A completare il podio è stato Miguel Oliveira, accolto dal calore del pubblico di casa e capace di trasformare la spinta dei tifosi in prestazione concreta. La top tre di Portimão racconta quindi di una doppia soddisfazione per Ducati e di un risultato emozionante per la BMW davanti ai supporter locali.

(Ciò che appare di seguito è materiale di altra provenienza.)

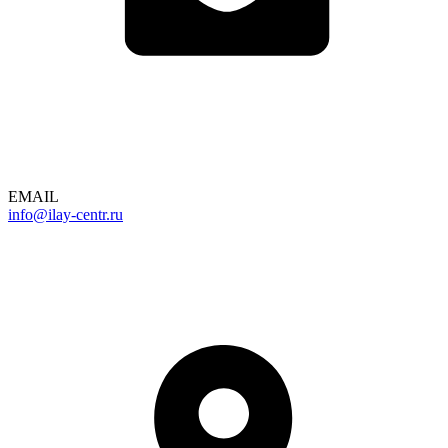
EMAIL
info@ilay-centr.ru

Gli interpreti della top ten

Alle spalle dei tre protagonisti si è combattuta una gara intensa: Alex Lowes e Sam Lowes hanno chiuso rispettivamente quarto e quinto, mentre Xavi Vierge ha brillato per un recupero che lo ha portato in sesta posizione.

A seguire si sono catalogati Garrett Gerloff e Axel Bassani, con Alvaro Bautista e Danilo Petrucci a completare la zona punti. Tra gli italiani è da segnalare anche la presenza di Lorenzo Baldassarri e Andrea Locatelli, oltre ai piazzamenti più lontani ma utili in ottica campionato di altri piloti azzurri come Alberto Surra e Yari Montella.

Conseguenze per la classifica e scenari futuri

Il successo a Portimão consegna a Bulega un importante bottino in termini di punti, consolidando la sua leadership nella graduatoria mondiale con un margine significativo su chi lo segue.

Questo risultato cambia le carte in tavola per le gare successive: il team e il pilota partiranno da una posizione di vantaggio nella gestione del campionato, mentre gli inseguitori dovranno ricalibrare strategie e rischi per recuperare terreno. La vittoria di Gara 1 manda quindi un segnale chiaro agli avversari.

Il prossimo passo nel weekend

Con la prima manche archiviata, il programma del weekend prevede altri momenti decisivi che possono ridisegnare l’ordine in pista: dalla Superpole Race alle gare della domenica, ogni sessione sarà un’occasione per recuperare o consolidare posizioni.

I tifosi seguiranno con attenzione gli sviluppi, consapevoli che ogni giro può cambiare l’inerzia del campionato e che Portimão potrebbe essere il punto di svolta in una stagione dai contorni ancora molto aperti.